While online grocery shopping trend is only starting to shape the consumer behavior in the U.S., it is much stronger in Canada. According to Market Realist (2015), “online grocery sales as a percentage of total grocery sales in the U.S. stood at 4 percent in 2014” (para. 39). In Canada, on the other hand, natural health and online retail accounted for $864.7M or 29 percent of total organic sales in 2013 (Canada Organic Trade Association, 2013). Therefore, WFMI is recommended to capitalize on online sales by conducting e-commerce operations in Canada. However, the current distributing partner of the company, Instacart, does not operate in the country. Taking into consideration the fact that unlike Kroger Company and Wal-Mart, WFMI does not have enough facilities in Canada to justify the creation of its own system of at-home delivery; therefore, WFMI should consider making a new deal with local contractors offering cheap delivery services.

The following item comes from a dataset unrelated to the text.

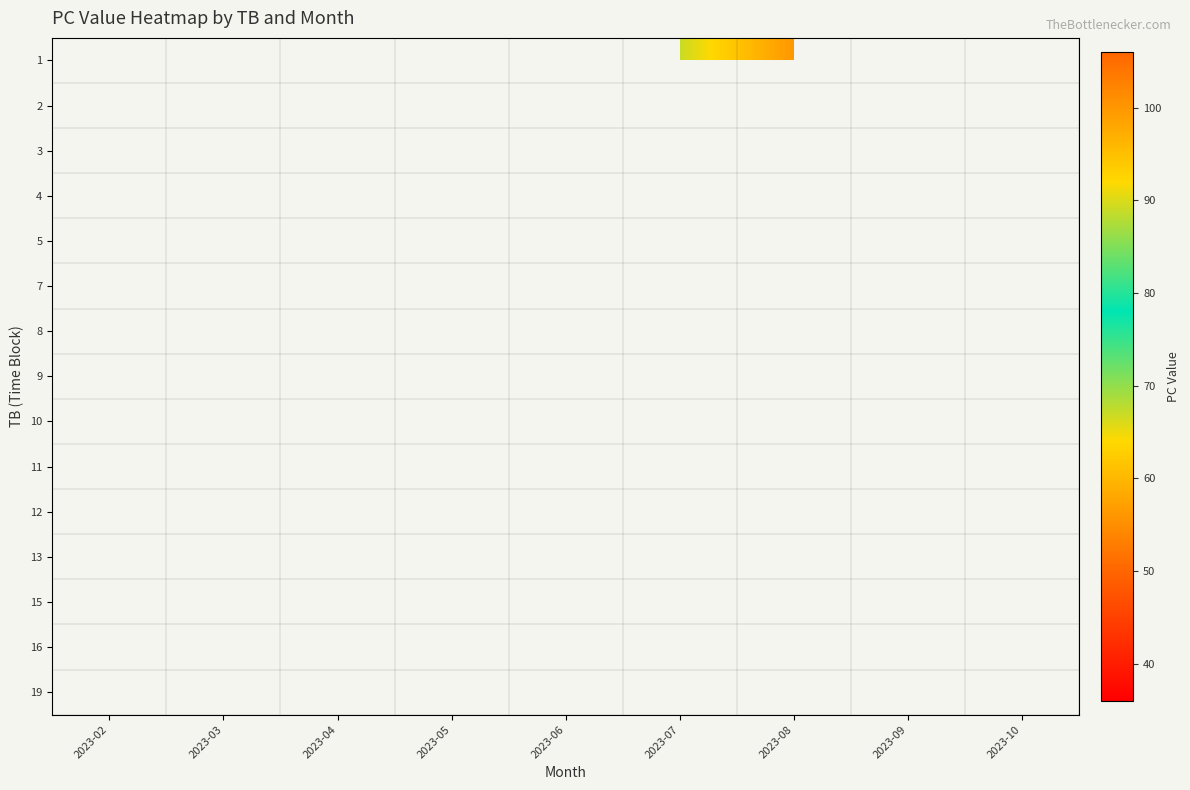

The 2 series shows 20.8 at 2023-02. True or false?

False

Currently, the company operates 433 facilities: 414 in the U.S., 10 in Canada and 9 in the U.K. (Market Realist, 2015). However, “the management sees growth opportunity beyond 1, 200 stores” (Market Realist, 2015, par. 23). Taking into consideration the fact that host country analysis shows that Canada shows a high level of cultural distance, supportive local environment, and strong online grocery shopping trend, the company is recommended to explore this opportunity by launching more new 365 stores.

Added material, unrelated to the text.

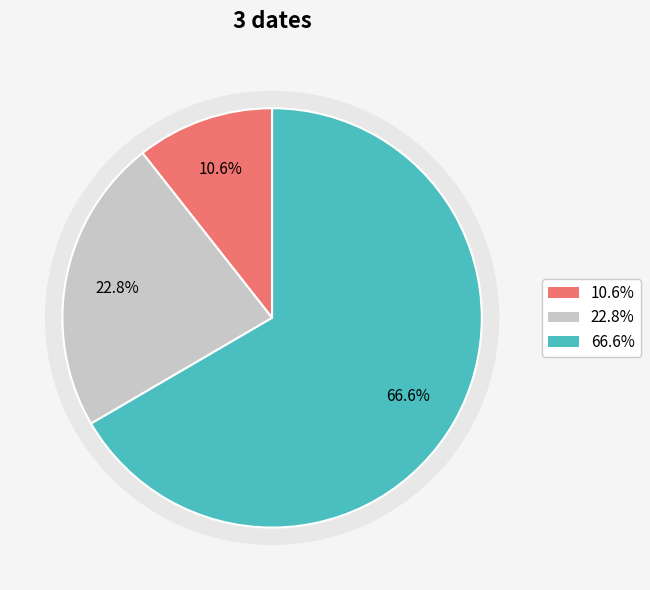

To the nearest percent, what is the combined percentage of 2021-06-01 and 2021-04-25?

33%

Even though in order to succeed in the Canada organic food market, WFMI has to focus on each and every aspect of the marketing plan, products, price, and promotions are the elements of the marketing mix that have to be considered more carefully by the company. Quality foods and beverages offers are the key components in building the trust of new customers. Furthermore, it is also necessary to create as much awareness about the company and its products as possible by starting a campaign similar to the ‘Values Matter’ one. Moreover, WFMI has to reach its Canadian audience with the help of online, press, TV, radio, and billboards advertising. Taking into consideration the fact that millennials are main consumer base the company has to invest in aggressive online marketing campaign emphasizing its intention to provide more people with organic products at affordable prices.

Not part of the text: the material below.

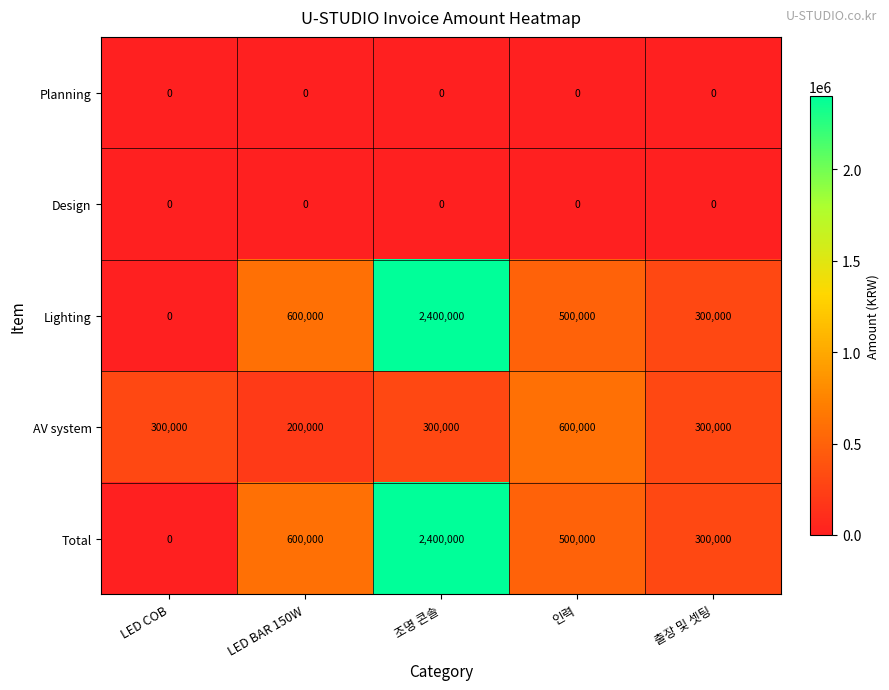

What is the total value across all series at LED COB?

300000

New, innovative and quality product offering is the highly essential factor for building the trust of the customers, on the product. Along with the high-quality products, the awareness about the products in the customer is also a crucial factor for the success of the company in a new market. For this reason, the company needs to enhance the frequency of its marketing campaign. In this way, the company should employ the combination of the quality products with the heavy advertising and promotional strategies of the company.
Canada offers great expansion opportunities for WFMI which can be realized if the company manages to overcome impediments and threats associated with the international expansion. By making British Columbia and its major city, Vancouver, its primary locations, the company will have a chance to tap into 66 percent of organic foods customer base in Canada.